- Interactive map of the Baoneng Shenyang Global Financial Center 沈阳宝能环球金融中心 area

General information
- Status: Under Construction (Tower 1) Topped-out (Tower 2)
- Location: Shenyang, Liaoning, China
- Coordinates: 41°46′44″N 123°26′05″E﻿ / ﻿41.7790°N 123.4348°E
- Construction started: 2014
- Estimated completion: 2027
- Owner: Baoneng Group

Height
- Height: 388 m (1,273 ft) 328 m / 1,076 ft (Tower 2) 200 m / 656 ft (Towers 3 to 7)

Technical details
- Floor count: 75 (Tower 1) 80 (Tower 2) 56 (Towers 3 to 7)

Design and construction
- Architecture firm: Atkins
- Structural engineer: RBS, Shenzhen General Institute
- Main contractor: China Construction Third Engineering Bureau Corp.

References

= Baoneng Shenyang Global Financial Center =

Building in Shenyang, China

Baoneng Shenyang Global Financial Center (沈阳宝能环球金融中心 (Shěnyáng Bǎonéng Huánqiú Jīnróng Zhōngxīn)) is an under construction high-rise development located in Shenyang, Liaoning, China.

It consists of seven total buildings, with two being office buildings and the other five serving as apartment buildings.
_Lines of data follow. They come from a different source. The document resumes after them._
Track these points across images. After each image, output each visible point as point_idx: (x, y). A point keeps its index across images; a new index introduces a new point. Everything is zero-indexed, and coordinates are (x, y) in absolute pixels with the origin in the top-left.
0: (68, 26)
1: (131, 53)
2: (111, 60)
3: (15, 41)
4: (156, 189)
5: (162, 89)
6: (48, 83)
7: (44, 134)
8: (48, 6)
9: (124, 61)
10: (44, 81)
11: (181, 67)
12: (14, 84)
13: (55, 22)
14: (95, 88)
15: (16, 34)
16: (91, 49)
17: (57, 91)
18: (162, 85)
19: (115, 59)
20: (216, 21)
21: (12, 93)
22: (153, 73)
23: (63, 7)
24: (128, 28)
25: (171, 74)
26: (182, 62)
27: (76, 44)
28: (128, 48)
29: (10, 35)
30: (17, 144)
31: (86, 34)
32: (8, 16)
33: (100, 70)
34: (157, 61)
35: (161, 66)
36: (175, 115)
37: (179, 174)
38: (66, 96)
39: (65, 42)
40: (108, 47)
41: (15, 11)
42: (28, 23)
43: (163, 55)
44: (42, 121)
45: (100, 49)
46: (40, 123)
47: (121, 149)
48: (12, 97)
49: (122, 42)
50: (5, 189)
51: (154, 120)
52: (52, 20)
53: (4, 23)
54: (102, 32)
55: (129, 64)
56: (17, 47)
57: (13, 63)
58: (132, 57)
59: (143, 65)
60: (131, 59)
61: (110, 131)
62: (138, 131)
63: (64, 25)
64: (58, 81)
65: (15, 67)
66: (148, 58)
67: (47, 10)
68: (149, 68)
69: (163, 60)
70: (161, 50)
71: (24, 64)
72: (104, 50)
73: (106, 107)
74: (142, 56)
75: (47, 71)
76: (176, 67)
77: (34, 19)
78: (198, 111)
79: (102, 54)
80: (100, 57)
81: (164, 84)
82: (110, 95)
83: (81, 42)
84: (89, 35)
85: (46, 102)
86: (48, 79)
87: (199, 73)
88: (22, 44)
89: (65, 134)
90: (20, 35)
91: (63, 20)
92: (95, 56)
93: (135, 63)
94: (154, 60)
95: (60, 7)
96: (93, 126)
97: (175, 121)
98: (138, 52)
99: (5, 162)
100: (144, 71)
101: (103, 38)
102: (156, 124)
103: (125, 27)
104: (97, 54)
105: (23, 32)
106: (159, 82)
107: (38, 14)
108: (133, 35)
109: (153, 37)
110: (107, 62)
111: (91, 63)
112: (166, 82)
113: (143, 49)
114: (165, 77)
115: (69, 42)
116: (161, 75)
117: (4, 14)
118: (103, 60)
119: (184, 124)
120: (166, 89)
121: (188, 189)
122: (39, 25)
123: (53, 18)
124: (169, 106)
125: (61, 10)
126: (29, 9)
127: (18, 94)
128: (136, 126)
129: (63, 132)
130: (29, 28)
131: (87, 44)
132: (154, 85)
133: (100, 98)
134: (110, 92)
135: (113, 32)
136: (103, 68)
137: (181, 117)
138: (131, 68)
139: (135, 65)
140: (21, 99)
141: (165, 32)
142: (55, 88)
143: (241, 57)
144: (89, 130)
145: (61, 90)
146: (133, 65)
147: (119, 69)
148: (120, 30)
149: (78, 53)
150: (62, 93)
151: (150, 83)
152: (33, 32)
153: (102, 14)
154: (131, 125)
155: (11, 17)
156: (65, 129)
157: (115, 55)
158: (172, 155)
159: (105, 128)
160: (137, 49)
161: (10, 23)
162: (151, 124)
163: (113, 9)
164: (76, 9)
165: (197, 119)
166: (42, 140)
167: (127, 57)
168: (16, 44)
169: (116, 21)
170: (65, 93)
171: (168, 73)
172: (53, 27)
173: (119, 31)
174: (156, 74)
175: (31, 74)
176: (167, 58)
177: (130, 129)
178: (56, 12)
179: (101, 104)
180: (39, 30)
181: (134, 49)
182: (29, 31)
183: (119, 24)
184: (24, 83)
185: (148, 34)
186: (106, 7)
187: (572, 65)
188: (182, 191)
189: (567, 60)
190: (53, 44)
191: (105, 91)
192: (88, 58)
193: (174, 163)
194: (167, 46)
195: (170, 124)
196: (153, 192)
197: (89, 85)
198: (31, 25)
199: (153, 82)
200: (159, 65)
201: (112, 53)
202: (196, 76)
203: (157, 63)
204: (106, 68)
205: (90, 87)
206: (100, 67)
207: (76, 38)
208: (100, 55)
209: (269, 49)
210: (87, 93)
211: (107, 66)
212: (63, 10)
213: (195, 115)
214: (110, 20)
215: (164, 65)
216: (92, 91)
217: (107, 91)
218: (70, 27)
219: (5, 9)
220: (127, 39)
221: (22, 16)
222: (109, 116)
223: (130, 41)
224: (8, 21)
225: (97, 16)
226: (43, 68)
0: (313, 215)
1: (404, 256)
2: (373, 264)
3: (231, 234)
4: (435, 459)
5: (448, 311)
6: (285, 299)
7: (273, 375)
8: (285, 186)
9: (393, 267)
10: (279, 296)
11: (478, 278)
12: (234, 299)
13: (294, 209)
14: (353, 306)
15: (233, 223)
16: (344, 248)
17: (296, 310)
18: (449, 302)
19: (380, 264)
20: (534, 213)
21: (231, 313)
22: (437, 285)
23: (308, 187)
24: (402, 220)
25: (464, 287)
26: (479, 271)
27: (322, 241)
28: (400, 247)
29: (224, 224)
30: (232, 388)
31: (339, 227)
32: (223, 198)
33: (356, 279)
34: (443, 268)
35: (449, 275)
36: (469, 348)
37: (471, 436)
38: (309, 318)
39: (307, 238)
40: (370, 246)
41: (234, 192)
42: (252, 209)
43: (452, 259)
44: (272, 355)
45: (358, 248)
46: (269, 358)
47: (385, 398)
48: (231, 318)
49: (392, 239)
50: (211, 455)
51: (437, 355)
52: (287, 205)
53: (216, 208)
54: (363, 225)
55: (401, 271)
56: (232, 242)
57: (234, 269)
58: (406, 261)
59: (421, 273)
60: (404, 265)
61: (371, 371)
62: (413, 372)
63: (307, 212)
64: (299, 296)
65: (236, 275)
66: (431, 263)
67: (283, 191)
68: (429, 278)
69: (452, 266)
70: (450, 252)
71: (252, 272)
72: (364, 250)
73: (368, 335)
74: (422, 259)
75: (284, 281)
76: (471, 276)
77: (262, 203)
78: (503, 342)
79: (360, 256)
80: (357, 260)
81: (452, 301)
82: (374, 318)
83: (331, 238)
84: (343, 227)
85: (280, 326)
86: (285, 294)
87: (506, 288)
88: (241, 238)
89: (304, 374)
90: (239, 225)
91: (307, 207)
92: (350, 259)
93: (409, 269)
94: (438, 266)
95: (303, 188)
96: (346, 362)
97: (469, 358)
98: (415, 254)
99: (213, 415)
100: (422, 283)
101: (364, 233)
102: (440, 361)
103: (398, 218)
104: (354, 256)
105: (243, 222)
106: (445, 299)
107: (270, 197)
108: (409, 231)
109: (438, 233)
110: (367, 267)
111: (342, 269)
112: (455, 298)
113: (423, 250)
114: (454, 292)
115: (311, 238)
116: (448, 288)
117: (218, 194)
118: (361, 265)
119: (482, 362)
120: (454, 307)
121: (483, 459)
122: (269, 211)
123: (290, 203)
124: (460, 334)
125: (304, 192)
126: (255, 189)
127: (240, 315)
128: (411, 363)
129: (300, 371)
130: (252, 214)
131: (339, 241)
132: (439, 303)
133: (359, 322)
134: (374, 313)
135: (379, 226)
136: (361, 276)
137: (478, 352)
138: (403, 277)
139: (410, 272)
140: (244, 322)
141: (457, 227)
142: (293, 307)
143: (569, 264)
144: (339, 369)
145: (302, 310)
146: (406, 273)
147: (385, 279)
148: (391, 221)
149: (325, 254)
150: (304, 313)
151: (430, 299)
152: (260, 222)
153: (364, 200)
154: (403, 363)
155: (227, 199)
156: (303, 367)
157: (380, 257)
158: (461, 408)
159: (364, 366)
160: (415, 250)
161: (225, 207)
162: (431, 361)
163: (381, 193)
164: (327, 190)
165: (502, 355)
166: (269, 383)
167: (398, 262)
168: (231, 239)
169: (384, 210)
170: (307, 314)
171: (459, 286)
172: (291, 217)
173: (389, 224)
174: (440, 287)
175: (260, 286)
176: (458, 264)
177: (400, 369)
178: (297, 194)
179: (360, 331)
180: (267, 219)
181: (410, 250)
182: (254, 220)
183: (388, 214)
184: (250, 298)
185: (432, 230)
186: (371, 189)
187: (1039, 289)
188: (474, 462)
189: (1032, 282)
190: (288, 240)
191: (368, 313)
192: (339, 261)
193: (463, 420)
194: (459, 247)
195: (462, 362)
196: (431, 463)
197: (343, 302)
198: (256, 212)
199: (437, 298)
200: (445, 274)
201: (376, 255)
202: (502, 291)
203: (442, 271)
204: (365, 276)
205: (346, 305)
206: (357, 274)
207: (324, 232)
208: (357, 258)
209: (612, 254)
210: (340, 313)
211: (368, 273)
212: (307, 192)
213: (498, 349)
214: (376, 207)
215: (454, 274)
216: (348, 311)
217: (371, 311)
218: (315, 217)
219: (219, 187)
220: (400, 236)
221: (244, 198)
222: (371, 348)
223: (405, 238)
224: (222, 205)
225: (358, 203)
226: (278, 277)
Although the residential towers were completed in 2018, the two office towers remain unfinished. Global Financial Center Tower 2, the 328-meter tower, is topped out at its full height and has been on-hold since 2022, but construction was resumed in December 2025 and will finish by 2027. The tallest building, the Global Financial Center Tower 1 is the building that has had the most difficulties out of the entire development. Originally planned to rise 568 m, construction reached nine floors, but was put on hold. Due to a ban in China on the construction of buildings over 500 meters (1,641 feet), the 568-meter design was abandoned and subsequently reduced in height to various heights before being scrapped entirely and completely redesigned. The redesigned Tower 1 is now expected to be 388 m tall and its construction will finish in 2027.